Start of Block

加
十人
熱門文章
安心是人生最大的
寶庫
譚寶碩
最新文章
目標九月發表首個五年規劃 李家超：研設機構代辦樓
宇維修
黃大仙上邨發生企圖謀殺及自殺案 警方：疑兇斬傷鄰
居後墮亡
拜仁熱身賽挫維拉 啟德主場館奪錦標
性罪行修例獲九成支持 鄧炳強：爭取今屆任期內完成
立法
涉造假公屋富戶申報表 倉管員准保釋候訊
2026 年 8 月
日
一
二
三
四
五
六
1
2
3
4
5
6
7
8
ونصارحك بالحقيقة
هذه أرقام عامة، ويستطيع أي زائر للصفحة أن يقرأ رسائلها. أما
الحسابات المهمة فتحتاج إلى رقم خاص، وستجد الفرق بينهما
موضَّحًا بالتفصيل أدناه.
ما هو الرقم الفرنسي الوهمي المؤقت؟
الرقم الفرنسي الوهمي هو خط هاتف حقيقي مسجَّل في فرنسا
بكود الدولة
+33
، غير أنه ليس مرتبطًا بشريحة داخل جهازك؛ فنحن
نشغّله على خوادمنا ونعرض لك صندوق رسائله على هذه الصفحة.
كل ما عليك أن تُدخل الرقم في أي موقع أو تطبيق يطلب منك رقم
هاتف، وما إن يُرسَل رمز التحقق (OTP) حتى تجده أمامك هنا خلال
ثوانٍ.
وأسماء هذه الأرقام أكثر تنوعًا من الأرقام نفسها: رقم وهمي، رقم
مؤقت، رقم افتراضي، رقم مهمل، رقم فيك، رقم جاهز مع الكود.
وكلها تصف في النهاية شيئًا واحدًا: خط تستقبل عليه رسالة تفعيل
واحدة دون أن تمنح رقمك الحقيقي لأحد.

End of Block
Start of Block

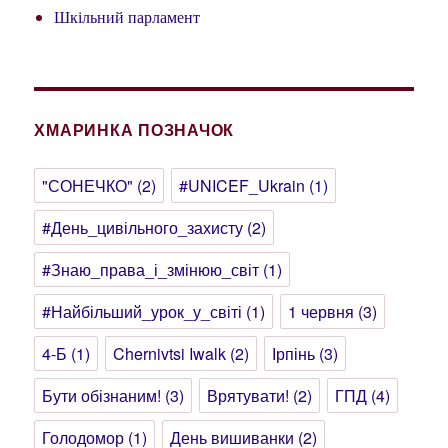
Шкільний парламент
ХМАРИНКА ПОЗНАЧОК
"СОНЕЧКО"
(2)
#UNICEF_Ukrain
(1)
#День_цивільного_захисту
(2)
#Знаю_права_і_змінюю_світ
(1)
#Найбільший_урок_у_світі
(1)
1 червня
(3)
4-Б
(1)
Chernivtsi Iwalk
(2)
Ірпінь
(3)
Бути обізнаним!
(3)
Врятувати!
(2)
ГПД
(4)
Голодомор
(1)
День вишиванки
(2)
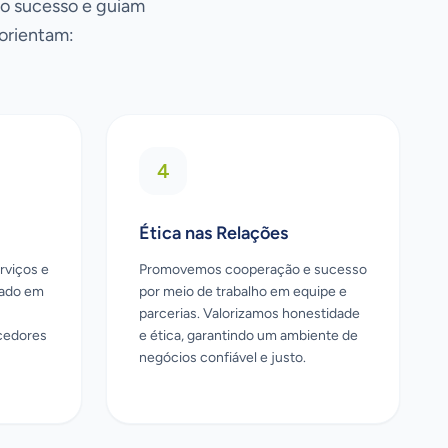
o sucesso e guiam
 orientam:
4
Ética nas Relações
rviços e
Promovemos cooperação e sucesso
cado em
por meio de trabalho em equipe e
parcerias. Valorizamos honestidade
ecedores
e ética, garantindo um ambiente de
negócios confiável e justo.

End of Block

> Problem requirements
Extract the text of the records from the line containing "Шкільний парламент" to the line containing "negócios confiável e justo.", inclusive, without changing anything. Leave the pictures out of your answer.

> Solution to this problem
Шкільний парламент
ХМАРИНКА ПОЗНАЧОК
"СОНЕЧКО"
(2)
#UNICEF_Ukrain
(1)
#День_цивільного_захисту
(2)
#Знаю_права_і_змінюю_світ
(1)
#Найбільший_урок_у_світі
(1)
1 червня
(3)
4-Б
(1)
Chernivtsi Iwalk
(2)
Ірпінь
(3)
Бути обізнаним!
(3)
Врятувати!
(2)
ГПД
(4)
Голодомор
(1)
День вишиванки
(2)
o sucesso e guiam
 orientam:
4
Ética nas Relações
rviços e
Promovemos cooperação e sucesso
cado em
por meio de trabalho em equipe e
parcerias. Valorizamos honestidade
ecedores
e ética, garantindo um ambiente de
negócios confiável e justo.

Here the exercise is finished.